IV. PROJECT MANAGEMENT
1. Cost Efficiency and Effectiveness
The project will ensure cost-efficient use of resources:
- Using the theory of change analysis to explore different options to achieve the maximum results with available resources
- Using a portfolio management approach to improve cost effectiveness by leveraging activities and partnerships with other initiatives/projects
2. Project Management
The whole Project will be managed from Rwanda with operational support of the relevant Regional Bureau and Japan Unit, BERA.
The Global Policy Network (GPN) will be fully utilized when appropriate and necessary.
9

····················

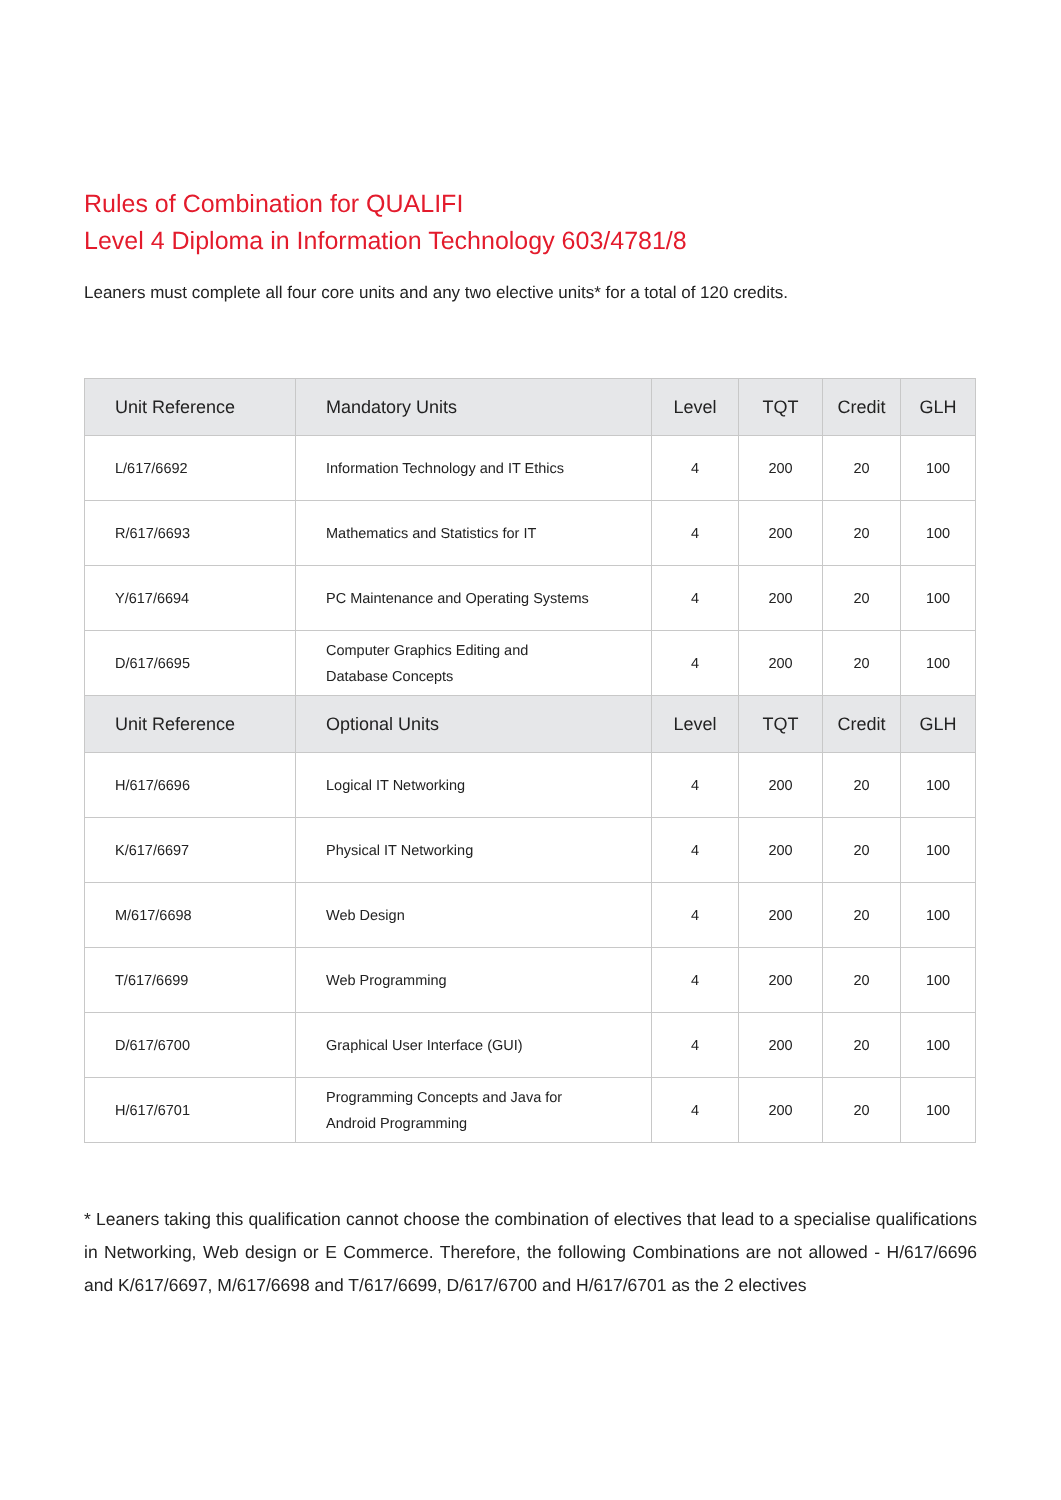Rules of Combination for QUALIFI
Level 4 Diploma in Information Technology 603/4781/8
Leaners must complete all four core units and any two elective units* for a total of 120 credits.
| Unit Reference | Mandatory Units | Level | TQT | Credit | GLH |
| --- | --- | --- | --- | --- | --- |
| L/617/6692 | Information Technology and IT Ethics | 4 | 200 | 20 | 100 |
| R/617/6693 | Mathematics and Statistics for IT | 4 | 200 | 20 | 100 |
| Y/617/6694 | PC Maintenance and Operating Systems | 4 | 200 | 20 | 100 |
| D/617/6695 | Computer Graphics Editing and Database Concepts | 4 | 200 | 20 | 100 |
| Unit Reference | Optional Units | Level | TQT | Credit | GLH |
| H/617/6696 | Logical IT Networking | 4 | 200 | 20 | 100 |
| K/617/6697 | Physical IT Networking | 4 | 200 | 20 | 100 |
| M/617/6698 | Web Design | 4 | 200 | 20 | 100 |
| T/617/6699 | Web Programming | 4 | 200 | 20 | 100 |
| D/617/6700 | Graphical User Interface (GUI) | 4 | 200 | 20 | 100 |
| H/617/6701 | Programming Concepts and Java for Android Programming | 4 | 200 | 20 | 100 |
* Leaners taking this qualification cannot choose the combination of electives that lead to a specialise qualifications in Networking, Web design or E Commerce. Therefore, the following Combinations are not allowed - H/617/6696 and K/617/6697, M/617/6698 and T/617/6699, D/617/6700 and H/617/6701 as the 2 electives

····················

◆ Prompt
Everything from the line containing "Leaners must complete" through the line containing "H/617/6701 | Programming" in the material above should be retyped exactly, both ends included, and nothing more.

◆ Response box
Leaners must complete all four core units and any two elective units* for a total of 120 credits.
| Unit Reference | Mandatory Units | Level | TQT | Credit | GLH |
| --- | --- | --- | --- | --- | --- |
| L/617/6692 | Information Technology and IT Ethics | 4 | 200 | 20 | 100 |
| R/617/6693 | Mathematics and Statistics for IT | 4 | 200 | 20 | 100 |
| Y/617/6694 | PC Maintenance and Operating Systems | 4 | 200 | 20 | 100 |
| D/617/6695 | Computer Graphics Editing and Database Concepts | 4 | 200 | 20 | 100 |
| Unit Reference | Optional Units | Level | TQT | Credit | GLH |
| H/617/6696 | Logical IT Networking | 4 | 200 | 20 | 100 |
| K/617/6697 | Physical IT Networking | 4 | 200 | 20 | 100 |
| M/617/6698 | Web Design | 4 | 200 | 20 | 100 |
| T/617/6699 | Web Programming | 4 | 200 | 20 | 100 |
| D/617/6700 | Graphical User Interface (GUI) | 4 | 200 | 20 | 100 |
| H/617/6701 | Programming Concepts and Java for Android Programming | 4 | 200 | 20 | 100 |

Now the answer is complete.